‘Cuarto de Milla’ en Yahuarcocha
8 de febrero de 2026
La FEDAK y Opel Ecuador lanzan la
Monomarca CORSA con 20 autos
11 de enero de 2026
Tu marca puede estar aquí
☆ ☆ ☆ ☆ ☆ ☆ ☆
** PROBLEM STATEMENT **
Copy out the text of every item above word for word, keeping each line as it appears.

** RESPONSE TO THIS TASK **
‘Cuarto de Milla’ en Yahuarcocha
8 de febrero de 2026
La FEDAK y Opel Ecuador lanzan la
Monomarca CORSA con 20 autos
11 de enero de 2026
Tu marca puede estar aquí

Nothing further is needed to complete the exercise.